Movement: Habring² A11F
The ingenuity of pushing the foudroyante hands to be almost directly driven by the balance wheel is great. Most watches feature a foudroyante hand as a more precise measurement on a chronograph movement- to be activated only when the chronograph is running. This is because the fast foudroyante hand uses up too much energy and affects the power reserve. In the A11F (and A11FD for the date), the foudroyante is running all the time, yet boasts an impressive 45 hour power reserve.
It is a manual wound movement, which I enjoy as it allows for thinner movement, and looks great through the case back. The movement is neatly designed and well finished, but lacking the sexy curves and decorative finishings of high end watches. However, at this price point, it is really difficult to beat and expect anything more.
The Foudroyante line comes in five different variants, each with about 3 dial colours. The RRPs are listed below.

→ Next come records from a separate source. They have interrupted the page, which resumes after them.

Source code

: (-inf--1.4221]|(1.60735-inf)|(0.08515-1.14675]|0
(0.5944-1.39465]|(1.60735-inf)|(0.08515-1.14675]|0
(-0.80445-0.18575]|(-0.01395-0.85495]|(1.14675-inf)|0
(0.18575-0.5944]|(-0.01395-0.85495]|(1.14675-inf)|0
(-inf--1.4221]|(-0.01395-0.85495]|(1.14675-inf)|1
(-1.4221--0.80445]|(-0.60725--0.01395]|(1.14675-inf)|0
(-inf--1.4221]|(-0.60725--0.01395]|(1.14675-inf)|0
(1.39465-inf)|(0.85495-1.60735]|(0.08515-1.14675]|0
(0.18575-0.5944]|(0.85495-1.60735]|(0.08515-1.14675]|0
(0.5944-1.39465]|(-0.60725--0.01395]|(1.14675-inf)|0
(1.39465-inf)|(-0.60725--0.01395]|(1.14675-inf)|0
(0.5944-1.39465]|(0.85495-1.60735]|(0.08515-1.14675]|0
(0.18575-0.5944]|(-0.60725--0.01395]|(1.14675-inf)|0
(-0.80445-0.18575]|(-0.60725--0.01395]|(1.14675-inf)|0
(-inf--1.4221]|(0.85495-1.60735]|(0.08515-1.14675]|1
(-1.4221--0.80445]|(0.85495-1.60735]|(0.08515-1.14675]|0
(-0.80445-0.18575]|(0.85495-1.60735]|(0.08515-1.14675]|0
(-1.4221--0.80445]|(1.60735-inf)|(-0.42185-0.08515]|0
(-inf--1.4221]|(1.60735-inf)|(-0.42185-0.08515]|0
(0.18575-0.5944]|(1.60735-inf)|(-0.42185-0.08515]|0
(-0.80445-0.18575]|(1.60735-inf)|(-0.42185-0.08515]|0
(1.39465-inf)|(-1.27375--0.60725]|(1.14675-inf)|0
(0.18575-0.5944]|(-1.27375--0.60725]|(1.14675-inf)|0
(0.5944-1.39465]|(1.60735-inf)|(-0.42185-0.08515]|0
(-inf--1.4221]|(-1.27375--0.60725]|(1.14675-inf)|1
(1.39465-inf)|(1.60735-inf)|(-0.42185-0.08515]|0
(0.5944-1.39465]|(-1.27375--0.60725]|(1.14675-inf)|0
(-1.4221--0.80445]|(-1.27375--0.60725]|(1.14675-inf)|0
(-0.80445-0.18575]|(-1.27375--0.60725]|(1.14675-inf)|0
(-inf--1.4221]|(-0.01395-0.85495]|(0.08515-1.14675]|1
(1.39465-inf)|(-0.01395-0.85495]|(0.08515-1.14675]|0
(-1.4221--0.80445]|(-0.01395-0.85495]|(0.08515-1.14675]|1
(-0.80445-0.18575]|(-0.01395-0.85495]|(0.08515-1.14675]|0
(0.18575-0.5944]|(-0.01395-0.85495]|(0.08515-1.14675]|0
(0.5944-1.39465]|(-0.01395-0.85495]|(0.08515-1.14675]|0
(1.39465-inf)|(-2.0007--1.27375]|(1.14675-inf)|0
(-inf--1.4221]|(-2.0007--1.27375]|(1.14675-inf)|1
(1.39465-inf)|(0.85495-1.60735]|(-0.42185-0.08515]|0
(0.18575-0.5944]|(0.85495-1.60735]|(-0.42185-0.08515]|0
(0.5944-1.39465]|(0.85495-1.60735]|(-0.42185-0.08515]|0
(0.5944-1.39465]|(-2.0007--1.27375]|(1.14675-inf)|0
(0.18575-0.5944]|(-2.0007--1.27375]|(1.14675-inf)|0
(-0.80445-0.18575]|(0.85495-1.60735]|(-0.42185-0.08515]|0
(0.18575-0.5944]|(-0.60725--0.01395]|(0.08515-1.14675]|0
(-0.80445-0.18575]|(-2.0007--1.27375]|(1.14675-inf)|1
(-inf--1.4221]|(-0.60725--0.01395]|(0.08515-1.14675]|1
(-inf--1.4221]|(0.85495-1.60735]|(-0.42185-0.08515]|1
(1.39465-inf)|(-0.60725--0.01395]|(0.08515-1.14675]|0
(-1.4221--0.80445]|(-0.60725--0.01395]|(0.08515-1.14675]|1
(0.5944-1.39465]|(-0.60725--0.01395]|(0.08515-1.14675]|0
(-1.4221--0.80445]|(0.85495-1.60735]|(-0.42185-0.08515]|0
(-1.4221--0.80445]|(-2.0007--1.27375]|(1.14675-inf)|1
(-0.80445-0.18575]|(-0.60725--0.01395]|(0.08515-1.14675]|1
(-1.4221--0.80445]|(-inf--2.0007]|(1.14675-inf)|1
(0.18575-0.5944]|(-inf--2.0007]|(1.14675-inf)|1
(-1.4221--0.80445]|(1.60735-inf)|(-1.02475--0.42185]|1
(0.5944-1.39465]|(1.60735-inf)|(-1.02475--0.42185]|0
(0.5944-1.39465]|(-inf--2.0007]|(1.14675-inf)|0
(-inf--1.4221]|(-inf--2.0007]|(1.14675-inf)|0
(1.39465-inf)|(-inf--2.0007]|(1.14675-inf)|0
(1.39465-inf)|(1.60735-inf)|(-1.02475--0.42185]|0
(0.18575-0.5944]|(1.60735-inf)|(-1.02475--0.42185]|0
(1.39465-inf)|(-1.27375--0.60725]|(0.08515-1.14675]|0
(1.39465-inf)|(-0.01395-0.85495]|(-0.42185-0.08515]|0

Foudroyante-Felix Date (auto) 42 mm A11FD € 7.350,00
Foudroyante-Felix Date (manual) 42 mm A11MFD € 7.050,00
Foudroyante (auto) 42 mm A11F € 6.850,00
Foudroyante (manual) 42 mm A11MF € 6.550,00
Foudroyante-Felix (manual) 38,5 mm A11MF € 6.550,00
For the time being, Habring² does not have retailers in all major cities, especially in Asia. For those who are struggling to find a retailer, do consider dropping them an email directly ([email protected]) to find out more.
In our older review, we have compared it to Jaeger-LeCoultre Duomètre and I would think that continues to be the only similar comparison for a running foudroyante complication. If we look at jumping seconds, or deadbeat seconds, complication on it’s own, we could consider Jaeger-LeCoultre’s Geophysic True Second, which is used to retail at about USD9,050 for the steel variant.
Habring² is an intimate, down-to-earth independent couple watch brand. We are a big fan of theirs, and have raved about their products on Deployant, and now we know that their customer service is top notch. In the recent environment of brands aggressively inflating their retail prices, Habring²’s modest pricing is almost hard to believe.
It may be argued that a foudroyante and jumping second complications are functionally useless, but there’s no arguing that they are very cool complications. And hence, would recommend this Foudroyante Felix in salmon dial without hesitation to all our readers.
The Habring² Foudroyante Felix in Salmon was photographed in our studio with the Leica SL2-S and the APO-Macro-Elmarit-TL 60 mm f/2.8 ASPH. Profoto strobes. The watch in its delivery box was photographed with the Fujifilm GFX 50S with GF50mmF3.5 R LM WR, under available light.